Restrictions on the size of New York social gatherings will be eased somewhat from the end of this month, and limited numbers of venues, arts and entertainment venues will be able to reopen from April 2nd, Governor Andrew Cuomo announced this afternoon.
From March 22nd, the outdoor gatherings will expand to 25 people. The limit values for indoor areas remain the same for 10 people. Social gatherings outside of the living area will be expanded to 100 people indoors and 200 people outdoors.
Arts and entertainment can reopen at 33% capacity with a maximum of 100 people indoors and 200 people outdoors, the governor announced. If all participants provide negative test evidence prior to participation, capacity may be increased to up to 150 people indoors and up to 500 people outdoors under the revised guidelines. Social distancing and face covering are required for all participants.
Bob Castaldi, owner of the Suffolk Theater on Main Street, said the new rules would not help him reopen.
“It doesn’t do anything for us,” Castaldi said in an interview this afternoon. He said he couldn’t run the theater with a third of his staff or cut operating costs by two thirds. “It just doesn’t work that way,” he said.
“We have to be 100% to open again,” said Castaldi. Even then, he said, he wasn’t sure how it was going to work. Performers have tours. If he could open the doors of the Suffolk Theater tomorrow, he wouldn’t necessarily be able to get artists on his stage right away.
“We just have to see,” said Castaldi.
The Art Deco cinema, which Castaldi and his wife Diane renovated and reopened as a performing arts venue on March 2, 2013, was closed by COVID last spring.
Castaldi is frustrated and unhappy.
“I have friends in Florida,” he said today. “With a pretty good clip, everything clicks. Other states are reopening. Sometimes the cure is worse than the disease, ”he said.
“Let business people be business people. Let the people be free, ”said Castaldi. He believes the government should play a much tighter role, he said.
Cuomo said today he believes other states are “going too far too fast”.
The governors of the states of Texas and Mississippi yesterday signed executive orders that will allow all companies to reopen at full capacity. They also lifted mask mandates.
The federal centers for disease control and prevention have warned that the spread of the more contagious British variant is continuing and is expected to be the predominant strain of the coronavirus in the US by the end of this month. As a result, further spikes are almost inevitable, officials say.
CDC director Rochelle Walensky said Monday she was “deeply concerned” that a steady decline in cases and daily deaths appeared to be peaking recently.
“Please listen to me clearly: at this level of cases where variants spread, we will completely lose the hard-earned ground we have gained,” Walensky said at a press conference on Monday.
“These variants are a very real threat to our people and our progress,” she said. “Now is not the time to loosen the critical safeguards that we know can stop the spread of Covid-19 in our communities, not when we are so close.”

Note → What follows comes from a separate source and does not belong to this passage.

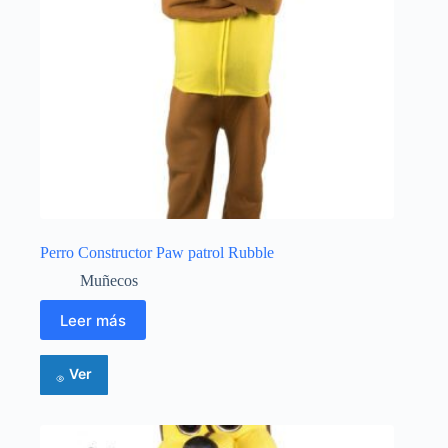
Perro Constructor Paw patrol Rubble
Muñecos
Leer más
Ver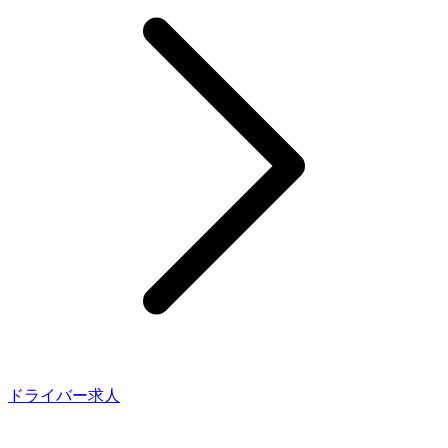
ドライバー求人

Cuomo said today that there is an “omnipresent” threat. “The virus is constantly mutating. We can’t relax too soon. ” He said.
“I see,” said Cuomo. “COVID fatigue. Everyone wants all restrictions to be gone. Yes, but you have to be smart about the reopening as well. ”
The US is stepping up efforts to get the population vaccinated against the virus as quickly as vaccine doses can be made and dispensed. President Joseph Biden said yesterday that by the end of May the US will have enough doses to vaccinate “every adult American.”
New York test positivity rates continue to decline in most locations, as do nationwide hospitalizations and deaths.
The Long Island region had the highest positivity rate in the state yesterday at 4.2%. Suffolk’s positivity rate was 4.1%. These numbers have improved significantly compared to the holidays in the weeks after Christmas. From June to the end of October, however, the positivity rates in Suffolk were consistently below 2%.